At that moment I saw her, two arms’ lengths away. Gagging, I lunged and made a frantic grab for the cape, caught it and dragged Maddie towards me—and she struggled and screamed at the thought of the hell to which salvation would commit her.

Shouting at her in frustration, I snagged her around the neck in a desperate embrace, and the contact of flesh on flesh—the surge of my fear, anger, and sudden joy—hit her and she ceased to struggle.

Then, as if ordained by some miracle, the storm abated and the Ring of Tharssos appeared between the darkened clouds and illuminated the bay, and I kicked out through the waves towards the safety of the shore.

Matt was on the beach and helped me carry Maddie back to the ship. We hauled her into the lounge. She was spluttering salt water and crying, and she saw Matt and reached out for him, touched his hand and cried out as if burned and pulled away. Matt, tears in his eyes, gripped her shoulder through the cape as I fetched towels to dry her, and a bottle of brandy.

“I thought you were dead!” she wailed at Matt.

“It’s a long story,” I said. “Matt will explain everything later, okay?”

Not longer after that, with Maddie wrapped in towels and shivering before a heater, Hawk appeared in the doorway and limped across to us.
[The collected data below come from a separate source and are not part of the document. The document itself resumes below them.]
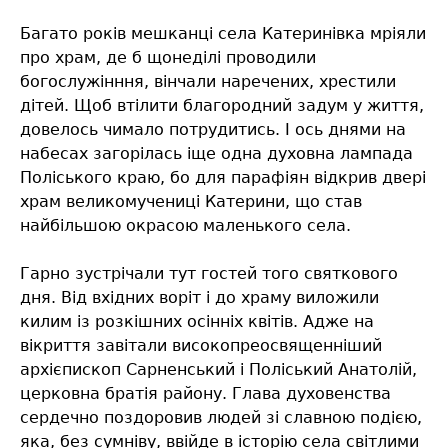
Багато років мешканці села Катеринівка мріяли
про храм, де б щонеділі проводили
богослужінння, вінчали наречених, хрестили
дітей. Щоб втілити благородний задум у життя,
довелось чимало потрудитись. І ось днями на
набесах загорілась іще одна духовна лампада
Поліського краю, бо для парафіян відкрив двері
храм великомучениці Катерини, що став
найбільшою окрасою маленького села.
Гарно зустрічали тут гостей
того святкового
дня. Від вхідних воріт і до храму виложили
килим із розкішних осінніх квітів. Адже на
вікриття завітали високопреосвященніший
архієпископ Сарненський і Поліський Анатолій,
церковна братія району. Глава духовенства
сердечно поздоровив людей зі славною подією,
яка, без сумніву, ввійде в історію села світлими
He seemed not to notice the tousle-haired Maddie, was unaware of the drama recently enacted—too occupied, no doubt, with his own conflicting emotions.

“I’ve been giving it a lot of thought,” he said at last, staring at each of us in turn, “and I’ll do it. I’ll fly the ship.”

Maddie was the last to leave the Mantis that night. Hawk and Matt said goodbye around midnight, solicitous for Maddie’s welfare, but she assured them she was fine now.

Maddie huddled on a lounger, holding a big brandy glass in both hands—the glass swaddled in the protective cuffs of her blouse.

I must admit that I wondered when she might leave. I had the feeling she wanted to be alone with me, maybe to thank me for saving her life, and the thought made me uncomfortable.

Now she looked up from her glass and stared at me. “Back then…” she said, sounding as uncomfortable as I felt. “In the water—”

I waved her words away. “Maddie… Let’s not talk about it, okay? You were drowning. I had to do it—”

She was shaking her head. “I don’t mean that,” she said. “I mean… Look, when you grabbed me, I felt everything, your pain, your grief…”

I nodded. “Of course, I realise that.”

“David, I also experienced the truth. What really happened on that ferry.”

I stared at her, my mouth open.

She hurried on. “I’m not here to point the finger, David. There’s no blame involved. What you did, or didn’t do… who knows how anyone else might have reacted in the circumstances? You’ve suffered enough grief and guilt over the years.” She smiled at me. “I just wanted to tell you that I understand, okay?”

Unable to find the words to respond, I merely nodded.

I had told my friends what had happened that fateful day aboard the ferry, but it had been an edited version of events, a scenario tailored to avert blame and castigation.

For when the tanker had sliced into the ferry and pitched Carrie into the sea, I had remained on the listing deck, paralysed by terror, watching my daughter being swept away—and only the accidental spilling of the deck and its contents into the water had thrown me into the sea after her. I had tried frantically to reach Carrie, but by then it had been too late. The churning waves had carried her under, and unconsciousness came to me like blessed oblivion.